Mis Betos de Baruta y Chacao, se enteraron hace dos semanas, que hay una lucha de clases. Ellos dicen que ese es un fenómeno nuevo, que aquí no existía hasta que Chávez, con su discurso incendiario, nos dividió. Es fácil no saber de luchas de clases cuando se es la clase explotadora y opresora. Más que fácil, es conveniente.

Ellos hablan de reconciliación nacional condicionando la misma al cumplimiento de sus exigencias. La reconciliación para ellos implica el desconocimiento de la voluntad popular, el regreso a un pasado grotesco y la desesperanza de las mayorías.

Yo no entiendo tanto egoísmo, o tanta ceguera, para no ser tan dura. No se en qué los afecta negativamente que todos tengamos una vida mejor. Solo se que cuando Beto se quería pasar de vivo con Tere, ella no se cortaba para meterle un mordisco y hacerlo correr, chillando y con el rabo entre las piernas.

Los caraqueños del oeste están descubriendo a que sabe la esperanza, ya han probado el sabor de una vida mas digna, no están peleando por un hueso, están defendiendo el futuro de todos los venezolanos, incluso el de quienes pretenden dejarlos sin futuro.
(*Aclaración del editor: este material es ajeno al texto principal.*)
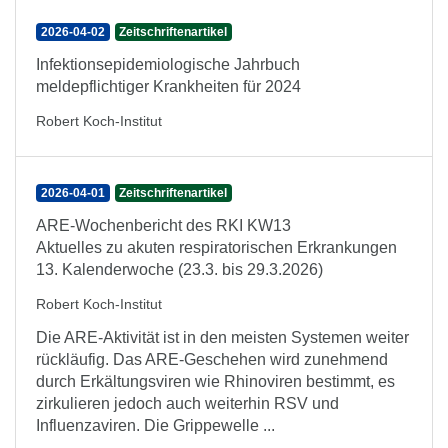
2026-04-02
Zeitschriftenartikel
Infektionsepidemiologische Jahrbuch
meldepflichtiger Krankheiten für 2024
Robert Koch-Institut
2026-04-01
Zeitschriftenartikel
ARE-Wochenbericht des RKI KW13
Aktuelles zu akuten respiratorischen Erkrankungen
13. Kalenderwoche (23.3. bis 29.3.2026)
Robert Koch-Institut
Die ARE-Aktivität ist in den meisten Systemen weiter
rückläufig. Das ARE-Geschehen wird zunehmend
durch Erkältungsviren wie Rhinoviren bestimmt, es
zirkulieren jedoch auch weiterhin RSV und
Influenzaviren. Die Grippewelle ...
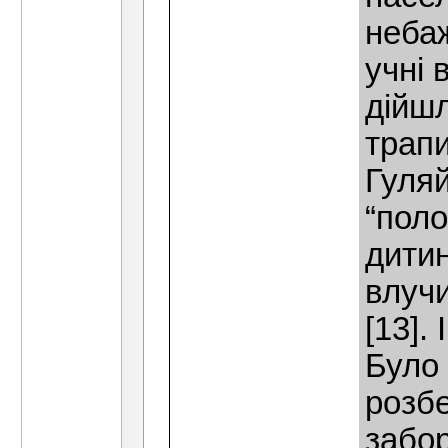
небаж
учнi 
дiйш
трапи
Гуля
“поло
дитин
влучи
[13].
Було 
розб
забо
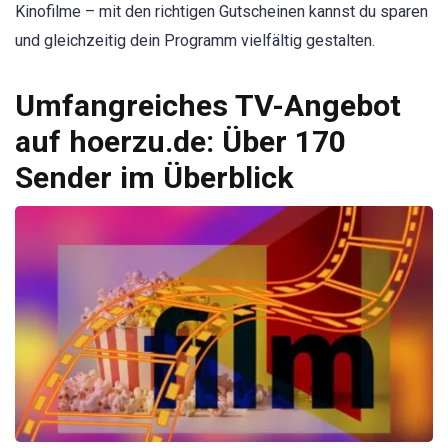
Kinofilme – mit den richtigen Gutscheinen kannst du sparen
und gleichzeitig dein Programm vielfältig gestalten.
Umfangreiches TV-Angebot
auf hoerzu.de: Über 170
Sender im Überblick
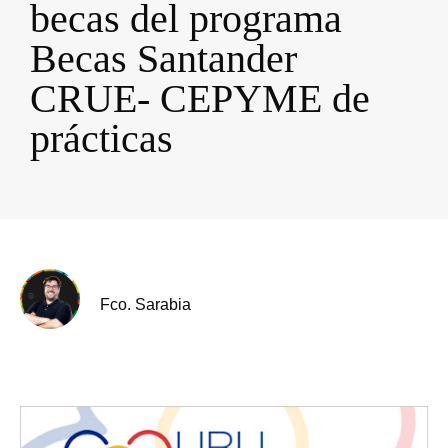
becas del programa
Becas Santander
CRUE- CEPYME de
prácticas
Fco. Sarabia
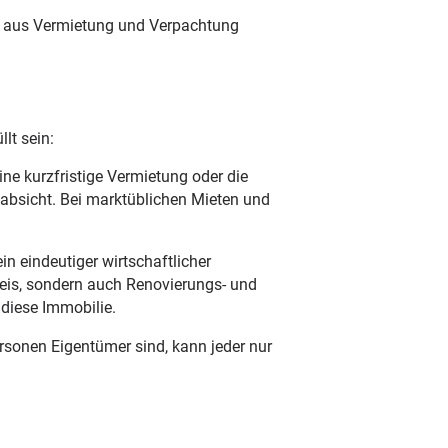
en aus Vermietung und Verpachtung
lt sein:
ine kurzfristige Vermietung oder die
absicht. Bei marktüblichen Mieten und
 eindeutiger wirtschaftlicher
is, sondern auch Renovierungs- und
diese Immobilie.
sonen Eigentümer sind, kann jeder nur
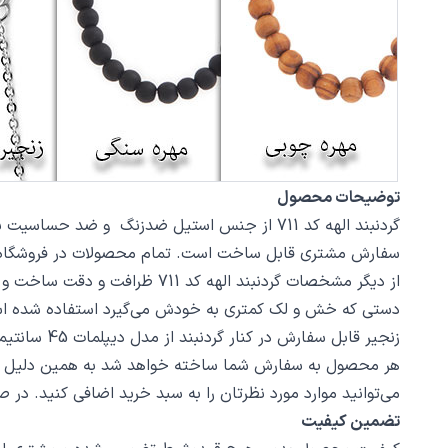
توضیحات محصول
سفارش مشتری قابل ساخت است. تمام محصولات در فروشگاه زیورآلات نگار بعد از خرید س
دستی که خش و لک کمتری به خودش می‌گیرد استفاده شده ا
زنجیر قابل سفارش در کنار گردنبند از مدل دیپلمات 45 سانتیمتر استیل با قفل طوطی است، در صورت تمایل از بخش بند و زنجیر مدل‌های دیگری از زنجیر یا مهره سنگ را انتخاب کنید.
هر محصول به سفارش شما ساخته خواهد شد به همین دلیل قابلی
می‌توانید موارد مورد نظرتان را به سبد خرید اضافی کنید. در
تضمین کیفیت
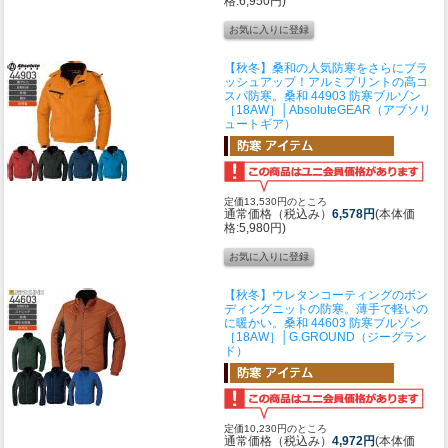
格:6,950円)
【秋冬】桑和の人気防寒をさらにブラ
ッシュアップ！アルミプリントの高コ
スパ防寒。
桑和 44903 防寒ブルゾン
［18AW］│AbsoluteGEAR（アブソリ
ュートギア）
定価13,530円のところ
通常価格（税込み）
6,578円
(本体価
格:5,980円)
【秋冬】ウレタンコーティングのボン
ディングニットの防寒。薄手で軽いの
に暖かい。
桑和 44603 防寒ブルゾン
［18AW］│G.GROUND（ジーグラン
ド）
定価10,230円のところ
通常価格（税込み）
4,972円
(本体価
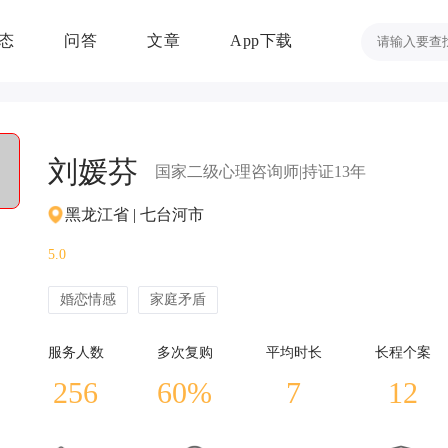
态
问答
文章
App下载
刘媛芬
国家二级心理
咨询
师
|持证13年
黑龙江省 | 七台河市
5.0
婚恋情感
家庭矛盾
服务人数
多次复购
平均时长
长程个案
256
60%
7
12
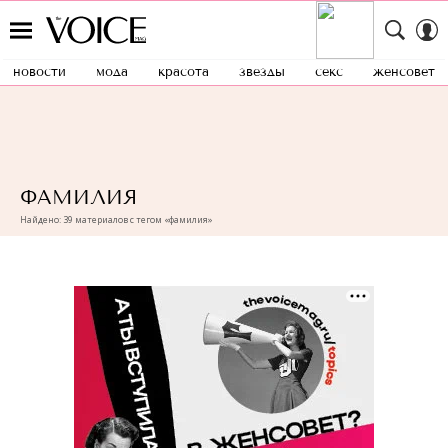
новости
мода
красота
звезды
секс
женсовет
ФАМИЛИЯ
Найдено: 39 материалов с тегом «фамилия»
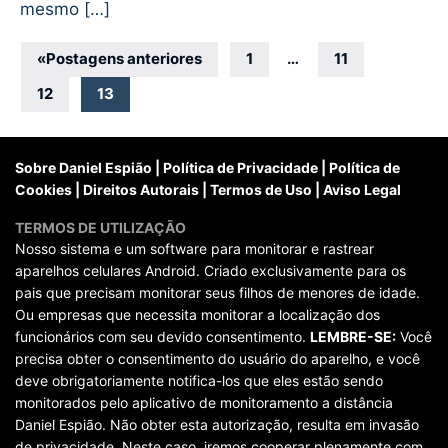
mesmo […]
Navegação
«
Postagens anteriores
1
…
11
por
12
13
posts
Sobre Daniel Espião
|
Política de Privacidade
|
Política de
Cookies
|
Direitos Autorais
|
Termos de Uso
|
Aviso Legal
TERMOS DE UTILIZAÇÃO
Nosso sistema e um software para monitorar e rastrear
aparelhos celulares Android. Criado exclusivamente para os
pais que precisam monitorar seus filhos de menores de idade.
Ou empresas que necessita monitorar a localização dos
funcionários com seu devido consentimento.
LEMBRE-SE:
Você
precisa obter o consentimento do usuário do aparelho, e você
deve obrigatoriamente notifica-los que eles estão sendo
monitorados pelo aplicativo de monitoramento a distância
Daniel Espião. Não obter esta autorização, resulta em invasão
de privacidade. Neste caso, iremos cooperar plenamente com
De los del oeste tenemos mucho que aprender, tanto que podríamos sentir mucha vergüenza por haber sido tan ignorantes, tan soberbios y tan ciegos.

¿Monte y culebra? No lo creo, lo que hay mas allá de Chacaito es un país grande donde el café se llama café, la gente se llama gente y la reconciliación significa igualdad.